What should be considered when using it?

Hawthorn is effective in high doses, even in stage III heart failure. However, hawthorn preparations are not recommended as the sole measure for treating moderate and severe cardiovascular problems.

If the symptoms persist for more than six weeks, water deposits in the legs, and pain in the heart area radiates to the upper abdomen, arms, or neck, a doctor should be consulted.

Hawthorn – synonyms

German plant name: hawthorn

German synonyms of the plant: Single-pitched hawthorn, single-pitched hawthorn, hawthorn, powdered thorn, white-thorn

Latin plant name: Crataegus monogyna

Latin synonyms of the plant: Crataegus monogyna Jacq., Crataegus apilfolia, Mespilus elegans, Mespilus monogyna, Mespilus monogyny

German drug name: Hawthorn leaves with flowers

Latin drug name: Hawthorn leaf with flower

Latin synonyms of the drug: Nettle leaves, Nettle herb with flowers, Nettle herb

English name: Hawthorn herb, Whitethorn herb (Droge); Whitethorn, Hawthorn, English hawthorn, Common hawthorn, One-seeded hawthorn, One seed hawthorn, Hawthorn monogyna, Crataegus monogyna, Haw, May (Pflanze)

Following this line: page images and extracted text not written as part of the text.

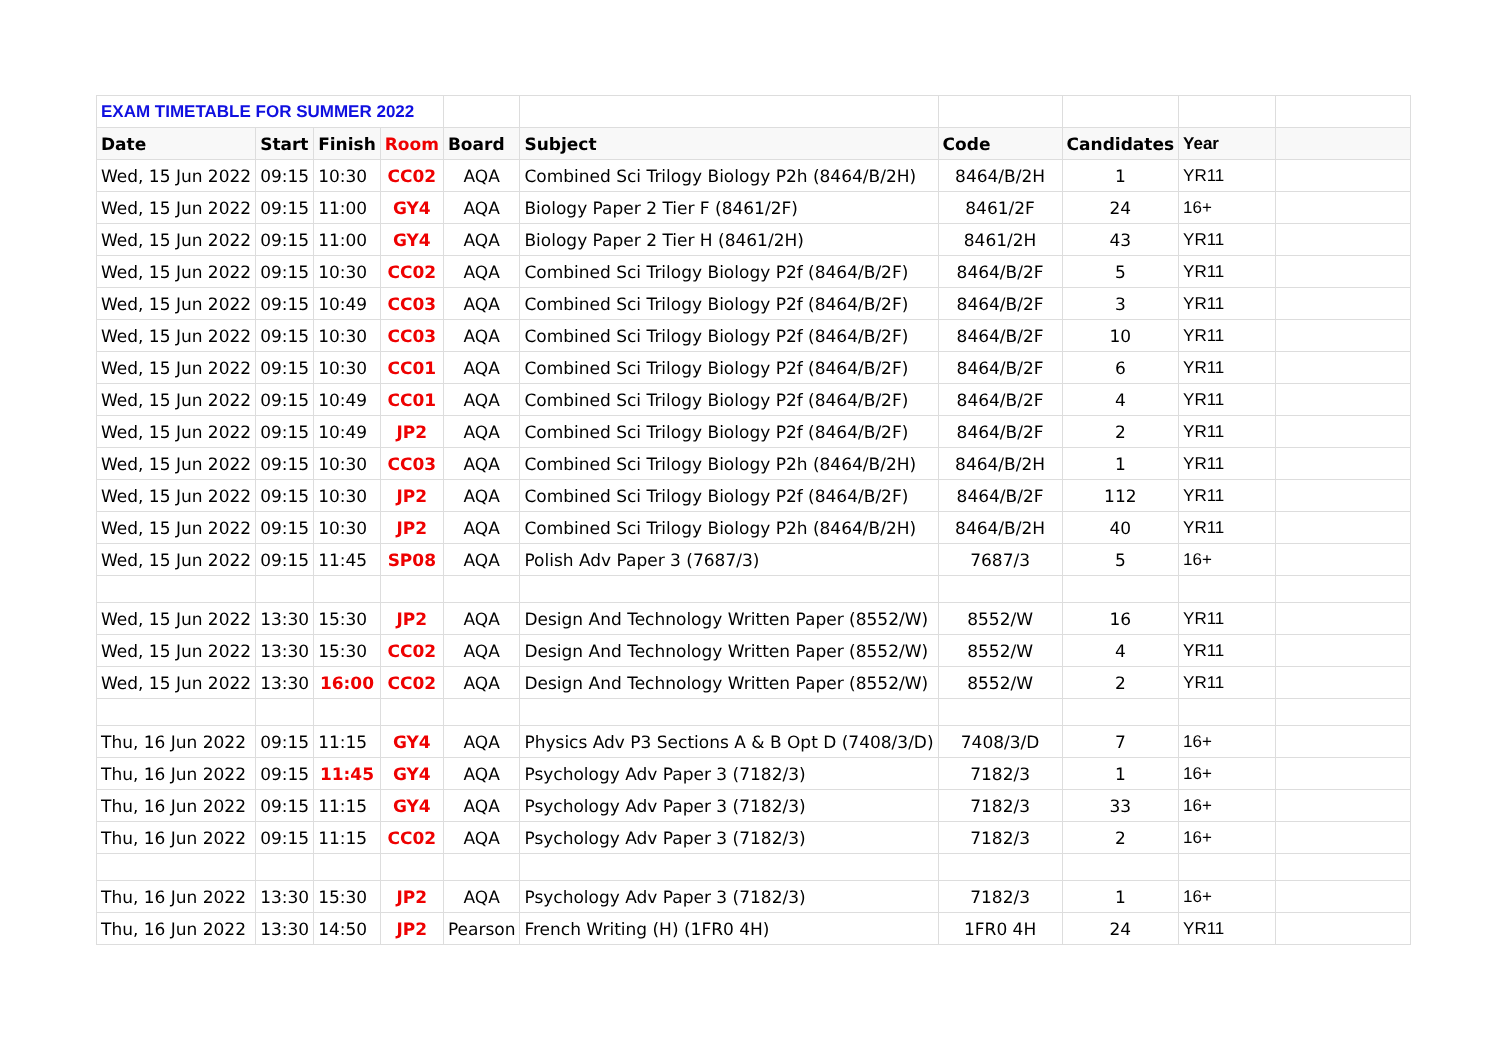| EXAM TIMETABLE FOR SUMMER 2022 | | | | | | | | | |
| Date | Start | Finish | Room | Board | Subject | Code | Candidates | Year | |
| Wed, 15 Jun 2022 | 09:15 | 10:30 | CC02 | AQA | Combined Sci Trilogy Biology P2h (8464/B/2H) | 8464/B/2H | 1 | YR11 | |
| Wed, 15 Jun 2022 | 09:15 | 11:00 | GY4 | AQA | Biology Paper 2 Tier F (8461/2F) | 8461/2F | 24 | 16+ | |
| Wed, 15 Jun 2022 | 09:15 | 11:00 | GY4 | AQA | Biology Paper 2 Tier H (8461/2H) | 8461/2H | 43 | YR11 | |
| Wed, 15 Jun 2022 | 09:15 | 10:30 | CC02 | AQA | Combined Sci Trilogy Biology P2f (8464/B/2F) | 8464/B/2F | 5 | YR11 | |
| Wed, 15 Jun 2022 | 09:15 | 10:49 | CC03 | AQA | Combined Sci Trilogy Biology P2f (8464/B/2F) | 8464/B/2F | 3 | YR11 | |
| Wed, 15 Jun 2022 | 09:15 | 10:30 | CC03 | AQA | Combined Sci Trilogy Biology P2f (8464/B/2F) | 8464/B/2F | 10 | YR11 | |
| Wed, 15 Jun 2022 | 09:15 | 10:30 | CC01 | AQA | Combined Sci Trilogy Biology P2f (8464/B/2F) | 8464/B/2F | 6 | YR11 | |
| Wed, 15 Jun 2022 | 09:15 | 10:49 | CC01 | AQA | Combined Sci Trilogy Biology P2f (8464/B/2F) | 8464/B/2F | 4 | YR11 | |
| Wed, 15 Jun 2022 | 09:15 | 10:49 | JP2 | AQA | Combined Sci Trilogy Biology P2f (8464/B/2F) | 8464/B/2F | 2 | YR11 | |
| Wed, 15 Jun 2022 | 09:15 | 10:30 | CC03 | AQA | Combined Sci Trilogy Biology P2h (8464/B/2H) | 8464/B/2H | 1 | YR11 | |
| Wed, 15 Jun 2022 | 09:15 | 10:30 | JP2 | AQA | Combined Sci Trilogy Biology P2f (8464/B/2F) | 8464/B/2F | 112 | YR11 | |
| Wed, 15 Jun 2022 | 09:15 | 10:30 | JP2 | AQA | Combined Sci Trilogy Biology P2h (8464/B/2H) | 8464/B/2H | 40 | YR11 | |
| Wed, 15 Jun 2022 | 09:15 | 11:45 | SP08 | AQA | Polish Adv Paper 3 (7687/3) | 7687/3 | 5 | 16+ | |
| Wed, 15 Jun 2022 | 13:30 | 15:30 | JP2 | AQA | Design And Technology Written Paper (8552/W) | 8552/W | 16 | YR11 | |
| Wed, 15 Jun 2022 | 13:30 | 15:30 | CC02 | AQA | Design And Technology Written Paper (8552/W) | 8552/W | 4 | YR11 | |
| Wed, 15 Jun 2022 | 13:30 | 16:00 | CC02 | AQA | Design And Technology Written Paper (8552/W) | 8552/W | 2 | YR11 | |
| Thu, 16 Jun 2022 | 09:15 | 11:15 | GY4 | AQA | Physics Adv P3 Sections A & B Opt D (7408/3/D) | 7408/3/D | 7 | 16+ | |
| Thu, 16 Jun 2022 | 09:15 | 11:45 | GY4 | AQA | Psychology Adv Paper 3 (7182/3) | 7182/3 | 1 | 16+ | |
| Thu, 16 Jun 2022 | 09:15 | 11:15 | GY4 | AQA | Psychology Adv Paper 3 (7182/3) | 7182/3 | 33 | 16+ | |
| Thu, 16 Jun 2022 | 09:15 | 11:15 | CC02 | AQA | Psychology Adv Paper 3 (7182/3) | 7182/3 | 2 | 16+ | |
| Thu, 16 Jun 2022 | 13:30 | 15:30 | JP2 | AQA | Psychology Adv Paper 3 (7182/3) | 7182/3 | 1 | 16+ | |
| Thu, 16 Jun 2022 | 13:30 | 14:50 | JP2 | Pearson | French Writing (H) (1FR0 4H) | 1FR0 4H | 24 | YR11 | |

Plant family Latin: Rosaceae

Plant family German: rose family


Hawthorn – effect

Hawthorn leaves have multiple effects on the heart and blood vessels. Taking hawthorn preparations leads, among other things, to an increase in heart strength (positive inotropy) and an acceleration of the transmission of excitation in the heart by influencing specific channels and receptors.

Hawthorn also has vasodilating properties, which increase blood flow to the coronary arteries and reduce vascular resistance. All in all, this leads to an improvement in the oxygen supply to the heart and an increase in cardiac activity.

Hawthorn: No interactions or side effects

If the maximum daily dose is observed, no harmful side effects are to be expected. No interactions with other agents are currently known.